Creer o no en Dios es un asunto personal e intransferible. Pero negarlo de raíz como si la divinidad no formara parte del hombre es algo propio de esta sociedad abocada a un nihilismo oculto por el celofán del consumismo. Compro, luego existo. No hablamos de Nietzsche, sino del relativismo de segunda mano que todo lo reduce a una consigna pegada a la etiqueta del balbuceo dominante: llamar pensamiento a esos ripios en consonante es un insulto a Kant, a Descartes o al mismísimo Ortega y Gasset. Y encima dicen que eso de Dios es algo que ya tienen superado, como si miraran desde arriba a Lope de Vega junto al Jesús mío que mi amistad procuras, al Unamuno del sentimiento trágico de la vida que se debatía entre la bondad de San Manuel y la agonía del cristianismo, al Machado que no le cantaba al Jesús torturado del madero sino al que anduvo en la mar donde Juan Ramón veía al Dios deseado y deseante que elevó sus versos hasta los umbrales de la mística.
Estos adoradores superfluos de las luces neutras de una Navidad sin fundamento no han leído a San Juan de la Cruz, no han sentido la luz de la noche oscura del alma, ni la música de Salinas cuando suena en el universo de Fray Luis de León. Tampoco se han extasiado ante el Cristo de Velázquez que emerge de la sombra, ni se han conmovido al contemplar el desgarro de Fernández o de Juni, la dulzura de Montañés, la hondura de Bach, el prodigio vertical de la aguja gótica que convierte en aire las piedras de una catedral. Prefieren las luces huecas que alumbran nuestras calles como si esto de la Navidad fuera una bacanal reglada por los mandamientos de la corrección política. ¿Cómo va a ofenderse alguien ante la visión de Jesús recién nacido? ¿Acaso puede escandalizar el Niño que nos deja absortos en el umbral de su misterio con el seguro abrazo de la paz que nos trae?
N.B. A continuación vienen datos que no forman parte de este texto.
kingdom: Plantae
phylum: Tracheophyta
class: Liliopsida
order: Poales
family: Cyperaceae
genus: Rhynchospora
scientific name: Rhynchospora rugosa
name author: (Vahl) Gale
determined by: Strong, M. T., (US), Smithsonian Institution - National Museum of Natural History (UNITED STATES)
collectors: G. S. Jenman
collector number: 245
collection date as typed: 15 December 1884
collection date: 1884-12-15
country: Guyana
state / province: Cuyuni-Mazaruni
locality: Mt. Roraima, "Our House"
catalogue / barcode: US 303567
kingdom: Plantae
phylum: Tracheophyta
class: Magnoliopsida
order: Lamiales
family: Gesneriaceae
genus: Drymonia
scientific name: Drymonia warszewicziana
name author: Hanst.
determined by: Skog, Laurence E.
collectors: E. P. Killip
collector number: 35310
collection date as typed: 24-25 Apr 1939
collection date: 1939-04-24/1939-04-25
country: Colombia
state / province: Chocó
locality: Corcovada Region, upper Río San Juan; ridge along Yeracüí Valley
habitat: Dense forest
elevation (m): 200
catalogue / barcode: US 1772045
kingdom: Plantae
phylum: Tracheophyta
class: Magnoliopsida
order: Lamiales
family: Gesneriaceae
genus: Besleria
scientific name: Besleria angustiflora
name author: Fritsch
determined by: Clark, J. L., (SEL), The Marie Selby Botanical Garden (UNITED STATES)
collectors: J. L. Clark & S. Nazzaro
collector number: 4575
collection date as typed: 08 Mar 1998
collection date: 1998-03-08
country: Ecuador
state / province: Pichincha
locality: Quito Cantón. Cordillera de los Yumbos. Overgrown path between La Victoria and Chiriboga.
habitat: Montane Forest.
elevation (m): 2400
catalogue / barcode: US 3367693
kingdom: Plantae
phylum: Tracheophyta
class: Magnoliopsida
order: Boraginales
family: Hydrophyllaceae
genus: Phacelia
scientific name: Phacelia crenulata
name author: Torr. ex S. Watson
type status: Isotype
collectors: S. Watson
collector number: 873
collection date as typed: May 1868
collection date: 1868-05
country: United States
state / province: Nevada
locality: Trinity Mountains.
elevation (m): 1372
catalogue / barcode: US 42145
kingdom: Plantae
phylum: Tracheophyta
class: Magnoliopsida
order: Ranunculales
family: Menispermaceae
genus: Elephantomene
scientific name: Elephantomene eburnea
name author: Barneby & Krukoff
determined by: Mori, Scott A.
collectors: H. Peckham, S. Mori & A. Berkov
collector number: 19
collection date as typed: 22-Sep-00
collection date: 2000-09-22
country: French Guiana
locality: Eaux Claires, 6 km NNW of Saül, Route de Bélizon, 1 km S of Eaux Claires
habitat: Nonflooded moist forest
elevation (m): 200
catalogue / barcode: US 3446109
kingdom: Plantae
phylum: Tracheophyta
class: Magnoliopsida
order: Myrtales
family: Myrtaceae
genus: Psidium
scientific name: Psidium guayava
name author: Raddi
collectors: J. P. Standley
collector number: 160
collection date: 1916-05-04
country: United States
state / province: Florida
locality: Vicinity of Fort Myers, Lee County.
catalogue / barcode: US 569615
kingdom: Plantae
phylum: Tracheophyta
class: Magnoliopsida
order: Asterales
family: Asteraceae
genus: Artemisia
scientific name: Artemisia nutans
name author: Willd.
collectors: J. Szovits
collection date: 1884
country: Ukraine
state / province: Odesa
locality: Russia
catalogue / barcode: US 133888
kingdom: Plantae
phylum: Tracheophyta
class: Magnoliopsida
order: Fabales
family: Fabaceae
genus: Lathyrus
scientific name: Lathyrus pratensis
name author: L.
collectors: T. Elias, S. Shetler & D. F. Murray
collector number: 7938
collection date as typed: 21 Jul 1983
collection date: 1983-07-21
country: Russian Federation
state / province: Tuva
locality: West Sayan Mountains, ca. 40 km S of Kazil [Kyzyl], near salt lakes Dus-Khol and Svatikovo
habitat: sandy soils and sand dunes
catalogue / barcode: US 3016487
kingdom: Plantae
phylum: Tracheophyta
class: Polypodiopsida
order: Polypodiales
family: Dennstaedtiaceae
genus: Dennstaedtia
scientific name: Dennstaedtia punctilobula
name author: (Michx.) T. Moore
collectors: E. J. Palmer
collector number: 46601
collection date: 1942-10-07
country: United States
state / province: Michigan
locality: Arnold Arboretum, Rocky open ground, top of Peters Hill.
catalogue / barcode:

Estos ofendidos por la Navidad, que están consiguiendo reducirla a la ceniza dorada de la frivolidad que anula y enfría el calor íntimo de la fiesta, no han leído los dos versos terribles que el poeta pone en los labios de los Magos que regresan de Belén. Es el drama del hombre y del tiempo en que se inscribe: «Buscaron la verdad, pero al hallarla / no creyeron en ella». El autor del poema es un agnóstico de una talla moral e intelectual que nada tiene que ver con la amoralidad y la estulticia imperantes. Se llamaba Luis Cernuda.